Au sujet de : Le Livre de Skell - tome 1 article paru originellement en mai 2012 www.actuabd.com
Le Livre de Skell : le nouveau coup d’éclat de Valérie Mangin
Au centre d’un monde ravagé par les guerres, le dieu Steh-Vah s’est imposé comme la lumière vitale des hommes. Sa puissante servante, toute dévouée à sa cause, devra faire face à son humanité.La cité hérétique du roi Azolah a été mise au pas par Skell et son armée. Prêtre-soldat du dieu Steh-Vah, Skell est l’exécutrice de ses volontés. Elle pourchasse les vivants qui veulent se soustraire à l’emprise de l’être supérieur, les purifiant par le feu et la mort.
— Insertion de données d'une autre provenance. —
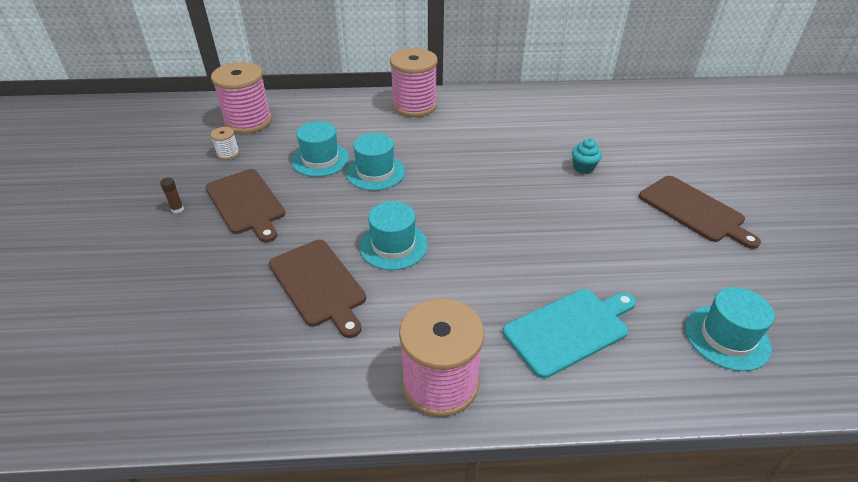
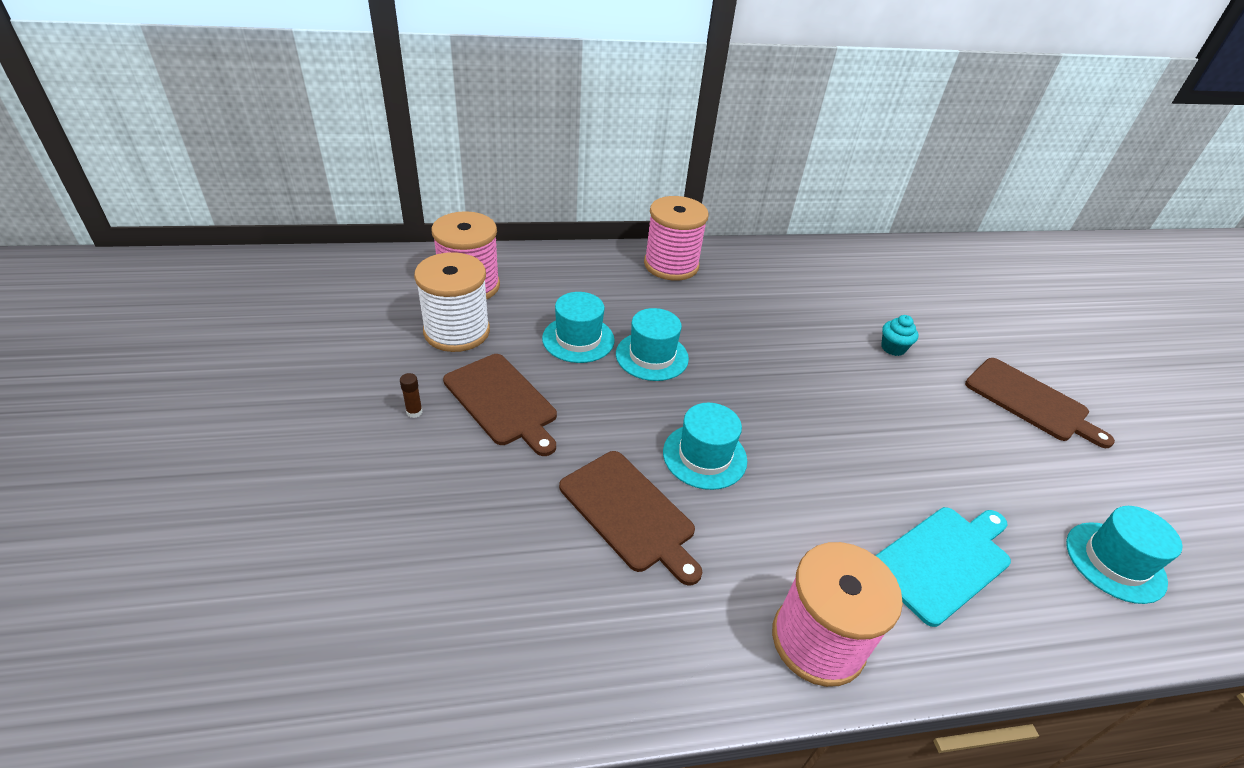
camera: 10 degrees left, 0 degrees up
white spool [211,127,239,160] -> white spool [414,252,490,352], size x2.29

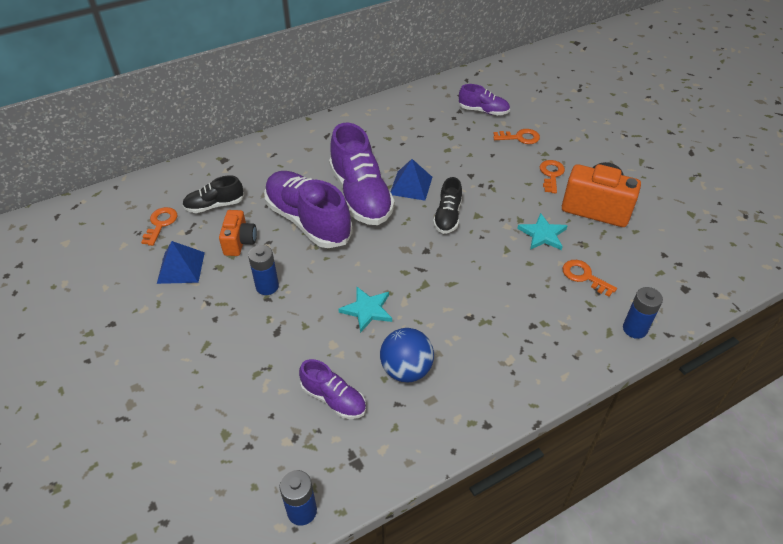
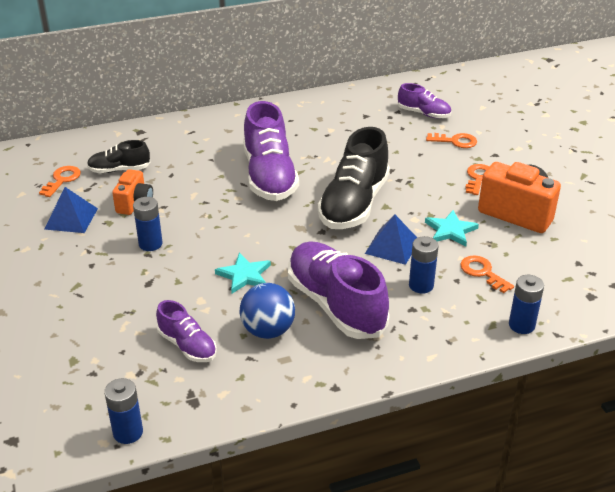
camera: 10 degrees right, 10 degrees down
purple shoe [264,171,353,248] -> purple shoe moved to [288,241,389,339]
blue pyramid [390,159,432,201] -> blue pyramid moved to [365,214,417,265]
black shoe [433,177,462,234] -> black shoe [318,127,390,229], size x1.91
none -> blue battery [409,236,439,294]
Souhaitant libérer son peuple de l’ascendant du parasite implanté dans chacun de ses sujets, le souverain puni était considéré comme hérétique. Par l’intermédiaire d’une drogue, il engourdissait la subordination imprimée par la part du dieu greffé en eux. Ce parasite en effet, élément nécessaire à la vie, ne pouvait être ôté du sujet qu’en causant la mort de son récipiendaire. Les livres à l’index consultés par le roi déchu sont mis au secret dans la capitale afin de préserver la population de leur néfaste influence. Skell, animée par une foi puissante, est le bras armé de ce dogme musclé mais ses convictions vont vaciller. Des doutes l’assaillent et sa curiosité fera d’elle une paria.
Construit sous la forme d’un diptyque, ce scénario signé Valérie Mangin (Le Fléaux des Dieux), dessiné par Stéphane Servain (l’Histoire de Siloë, l’Esprit de Warren et Le Traque-mémoire, chez Delcourt), nous offre un album de Fantasy à la tonalité oppressante d’un récit post-apocalyptique.
Il se construit sur une dualité opposant foi subordinatrice et raisonnement libérateur. Le dieu, présent en chacun de ses sujets, doit apporter la plénitude au peuple élu mais le prive, du même coup, de son libre-arbitre. Obscurantisme, censure, soumission, prohibition, la religion puissante et inquisitrice empêche toute acquisition de connaissance qui ne lui est pas liée. Ses plus hauts dignitaires peuvent provoquer la déchéance de quiconque. La parabole est claire. Skell joue le rôle principal d’une troublante prophétie. Destinée à entrer dans les cercles les plus élevés du pouvoir, elle paraît, sans pouvoir le contrecarrer, se diriger vers un destin immuable. Comme dans bien des récits mythologiques, l’héroïne est un pion ne pouvant influencer le futur, mélasse temporelle emprisonnée dans les bas-fonds d’une pensée unique, une simple pièce prête à être sacrifier. Ce récit possède des qualités indéniables, mais les enchainements sont parfois capricieux. Les dialogues, peu présents, sont toutefois très précis. L’ensemble de la trame est claire mais on regrette le manque d’approfondissement psychologique qu’aurait mérité le personnage principal dans ce premier tome. Les protagonistes ne sont pas nombreux et tous ont un rôle à jouer. Il n’y a pas de faire-valoir, ni de digression inutile, on va à l’essentiel pour la compréhension et la poursuite d’un récit rapide, peut-être trop rythmé dans son avancement. On souhaiterait savoir plus de choses sur l’héroïne et le monde dans lequel elle se débat. On suppose que le deuxième album ira dans ce sens.
Valérie Mangin s’est en tout cas trouvé un nouveau compagnon de jeu de qualité en la personne de Stéphane Servain dont le dessin et la composition des planches sont remarquables.